Korban Begal jadi Tersangka, Ini Dia Tanggapan Akademisi Hukum

Jabarekspres.com- Viral, seorang korban begal jadi tersangka atas tewasnya 2 begal di di jalan raya Desa Ganti, Kecamatan Praya Timur, Nusa Teggara Barat pada pada Minggu (10/4) dini hari lalu kini sudah dibebaskan. Ini kata akademisi hukum.

Melansir dari Liputan6 Taufan Abadi yang merupakan Akademisi hukum pidana dari Universitas Mataram, Nusa Tenggara Barat mengatakan bahwa korban begal tersebut tidak bisa dikenakan hukuman pidana.

Ia mengatakan karena perbuatan yang dilakukan oleh S yang merupakan korban pembegalan yang membenuh 2 begal termasuk dalam kategori pembunuhan terpaksa.

Hal itu dikatakan Taufan Abadi yang menanggapi peristiwa tewasnya dua pelaku begal di Lombok Tengah pada Minggu (10/4/2022) dini hari oleh korban begal berinisial S (34).

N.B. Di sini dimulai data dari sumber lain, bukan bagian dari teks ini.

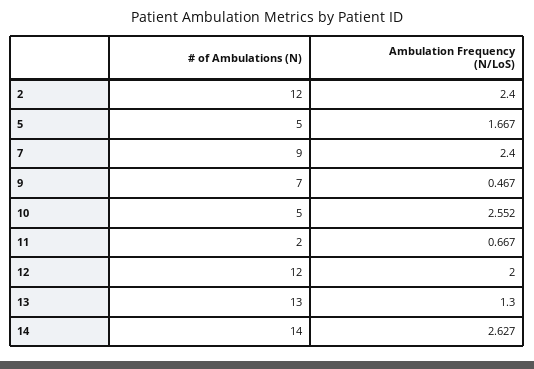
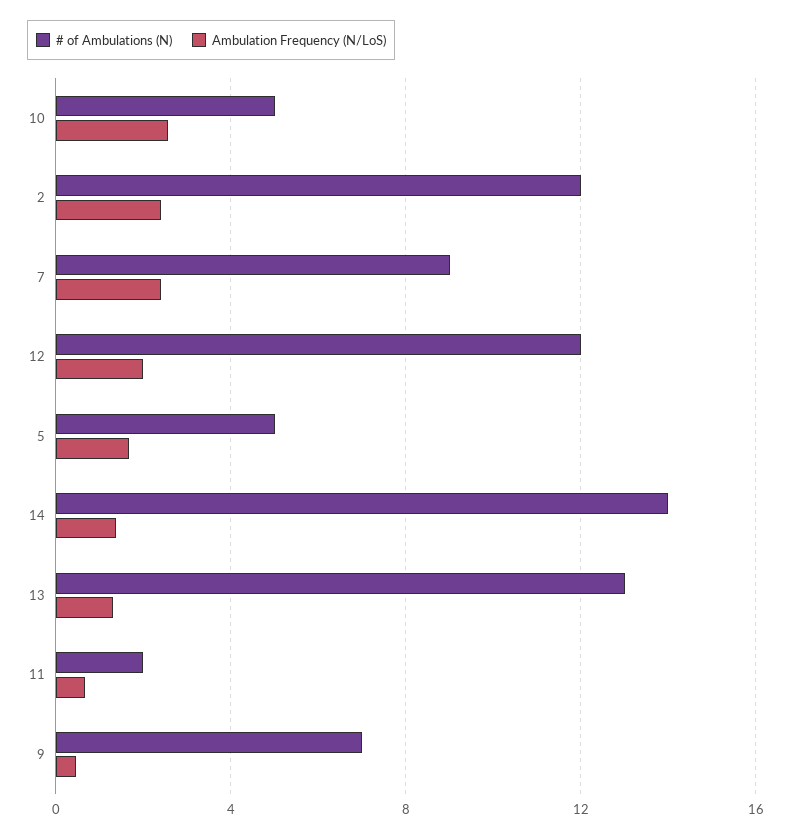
  {
    "# of Ambulations (N)": {
      "2": 12,
      "5": 5,
      "7": 9,
      "9": 7,
      "10": 5,
      "11": 2,
      "12": 12,
      "13": 13,
      "14": 14
    },
    "Ambulation Frequency (N/LoS)": {
      "2": 2.4,
      "5": 1.667,
      "7": 2.4,
      "9": 0.467,
      "10": 2.552,
      "11": 0.667,
      "12": 2,
      "13": 1.3,
-     "14": 2.627
+     "14": 1.5
    }
  }

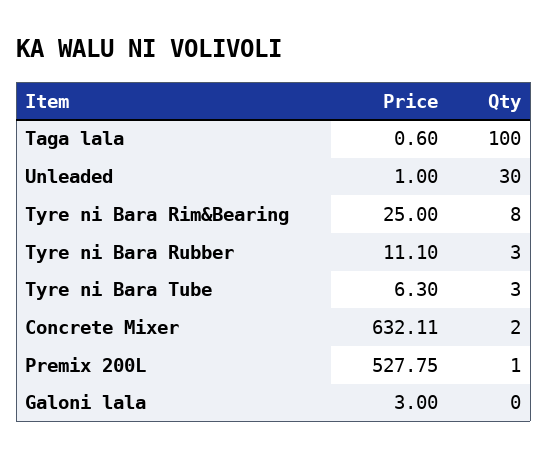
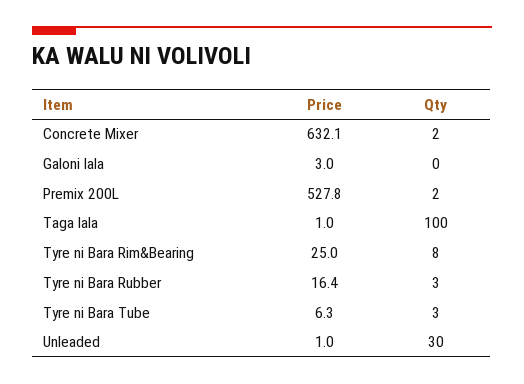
  {
    "Price": {
-     "Taga lala": 0.6,
+     "Taga lala": 1,
      "Unleaded": 1,
      "Tyre ni Bara Rim&Bearing": 25,
-     "Tyre ni Bara Rubber": 11.1,
+     "Tyre ni Bara Rubber": 16.4,
      "Tyre ni Bara Tube": 6.3,
      "Concrete Mixer": 632.11,
      "Premix 200L": 527.75,
      "Galoni lala": 3
    },
    "Qty": {
      "Taga lala": 100,
      "Unleaded": 30,
      "Tyre ni Bara Rim&Bearing": 8,
      "Tyre ni Bara Rubber": 3,
      "Tyre ni Bara Tube": 3,
      "Concrete Mixer": 2,
-     "Premix 200L": 1,
+     "Premix 200L": 2,
      "Galoni lala": 0
    }
  }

“Secara singkat, kasus pembunuhan terhadap dua pelaku begal oleh korban S mengarah pada alasan pemaaf, sehingga tidak dapat dikenakan pidana,” kata Taufan dalam keterangan tertulis yang diterima di Mataram, Rabu, dikutip Antara.

 

Dengan alasan tersebut, lanjutnya, perbuatan S dapat dinyatakan bersalah, namun perbuatan itu tidak dapat dipertanggungjawabkan oleh S.

Hal itu merujuk pada ketentuan hukum pidana Pasal 48 tentang Daya Paksa (overmacht) dan Pasal 49 KUHP tentang Pembelaan Terpaksa (noodweer).

 

Dalam Pasal 48 KUHP disebutkan barangsiapa melakukan perbuatan karena pengaruh daya paksa, tidak dipidana;

kemudian Pasal 49 KUHP terdapat dua ayat yang mengatur tentang Pembelaan Terpaksa (noodweer).

 

Pada ayat 1 disebutkan barangsiapa terpaksa melakukan perbuatan untuk pembelaan, karena ada serangan atau ancaman serangan ketika itu yang melawan hukum, terhadap diri sendiri maupun orang lain; terhadap kehormatan kesusilaan (eerbaarheid) atau harta benda sendiri maupun orang lain, tidak dipidana.

 

Selanjutnya, pada ayat 2 disebutkan pembelaan terpaksa yang melampaui batas, yang langsung disebabkan oleh kegoncangan jiwa yang hebat karena serangan atau ancaman serangan itu, tidak dipidana.

 

“Pertanyaannya, dalam kasus S, mana yang dapat dikenakan? Daya paksa pada Pasal 48 atau pembelaan terpaksa pada Pasal 49? Untuk menjawab itu, maka tentu perlu merunut unsur daya paksa atau pembelaan terpaksa,” jelasnya.

 

Namun dalam ketentuan Pasal 48 dan Pasal 49 KUHP, lanjutnya, tidak ada penjelasan atau uraian lebih lanjut tentang keadaan seperti apa; sehingga unsur daya paksa dapat diterapkan dalam fakta.